At first glance, providing low-cost trendy clothes seems like a step forward in accessibility. After all, doesn’t everyone deserve to dress like a star? Brands like Zara, Forever21 and H&M will dress you, an “ordinary” person, like a Kardashian. While you could argue that fashion trends mute originality, the main qualm with fast fashion is its negative environmental impact.

The mentality behind seasonal trends renders much of our clothing single-use. You may not even wear the pair of jeans an advertisement persuaded you to purchase. The supply and demand for textiles has more than quadruped in the last 50 years, which means we have produced and continue to produce a vast amount of waste. Aside from waste, textile production requires a significant amount of water, and textile dyeing is the second biggest culprit behind the world’s water pollution.
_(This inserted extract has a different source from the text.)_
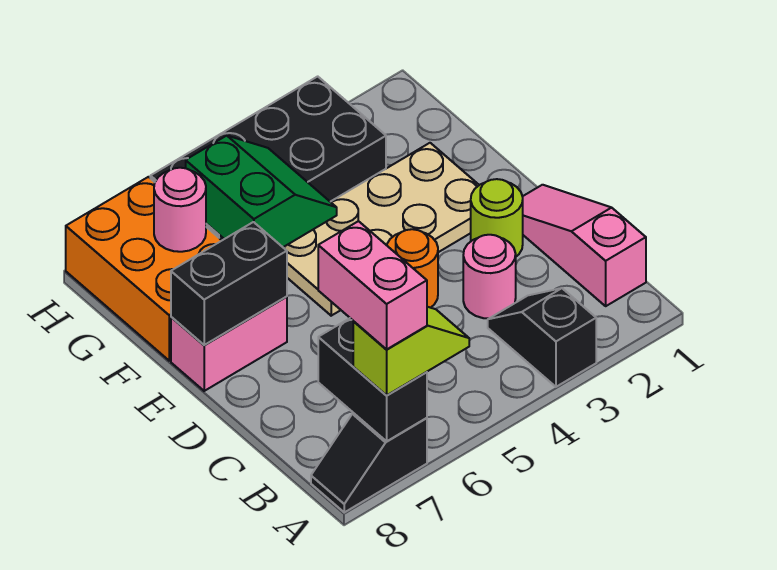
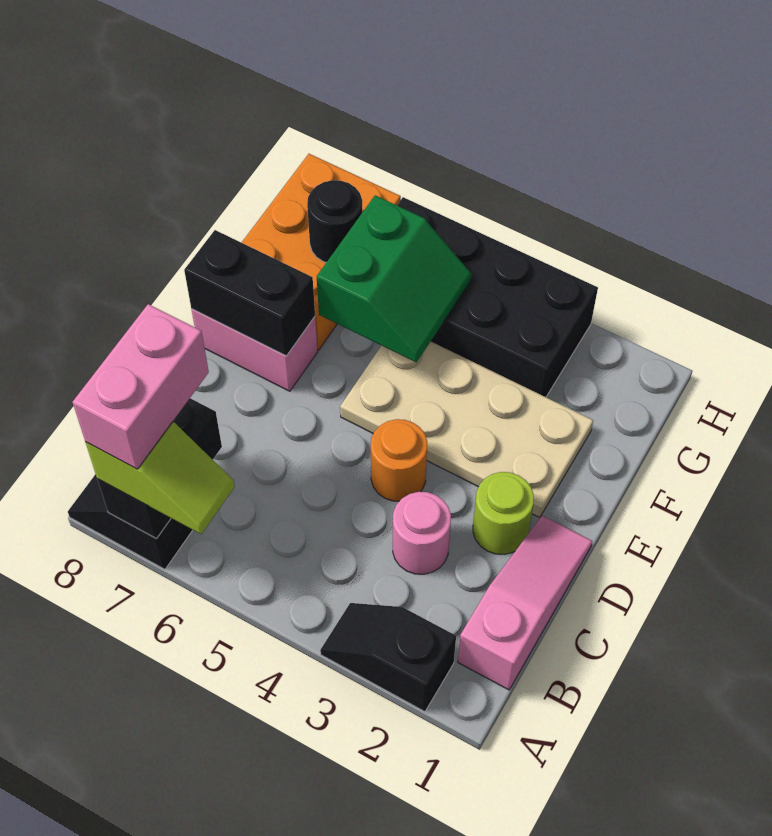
black 1x2 slope [488,288,596,387] -> black 1x2 slope turned to [320,603,456,712]
pink 1x1 round brick [154,168,206,252] -> black 1x1 round brick [307,180,362,262]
While the rise of thrift stores has helped consumers rebel against fast fashion and make their own stylistic choices, thrift stores still have unsustainable practices. Only a small percentage of the clothes you sell, trade or donate to thrift stores will appear on the squeaky racks or in the plastic bins. The rest often becomes waste.

“I’m just trying to be waste-free,” says Cardoza. “I don’t buy anything unless it’s upcycled or dead stock or seconds. As I learned about fast fashion … I realized I want to educate people about this and get them not just to start buying sustainably and upcycling but to start making stuff out of the clothes they no longer want. I want to not even buy anything from thrift stores. I want to talk to them and say, ‘hey, can I go through your pile that you’re about to throw out?’ A lot of stuff they don’t sell, they never put it up on the racks. Or if it doesn’t sell, they will just throw it out, so I want to go through that stuff. Because that’s really what I’m trying to do. Save the stuff that’s going in the trash. Because I know people will buy the stuff that’s going on the racks.”

Cardoza sources most of the clothing and scraps they use to create King Coast clothing from swap meets and donations. Whatever they can repurpose, they do, and the rest they donate to a local organization called Sharia’s Closet, which puts together gift baskets for the houseless population and kids in the foster system.

“It’s really cool to be involved in this because we get to see these clothes going back to the community,” says Cardoza. “I’m doing everything untraditionally. And me and my girlfriend do everything ourselves, so it goes at a slower pace. But that’s the point. Trying to show people that slow fashion is better than fast fashion.”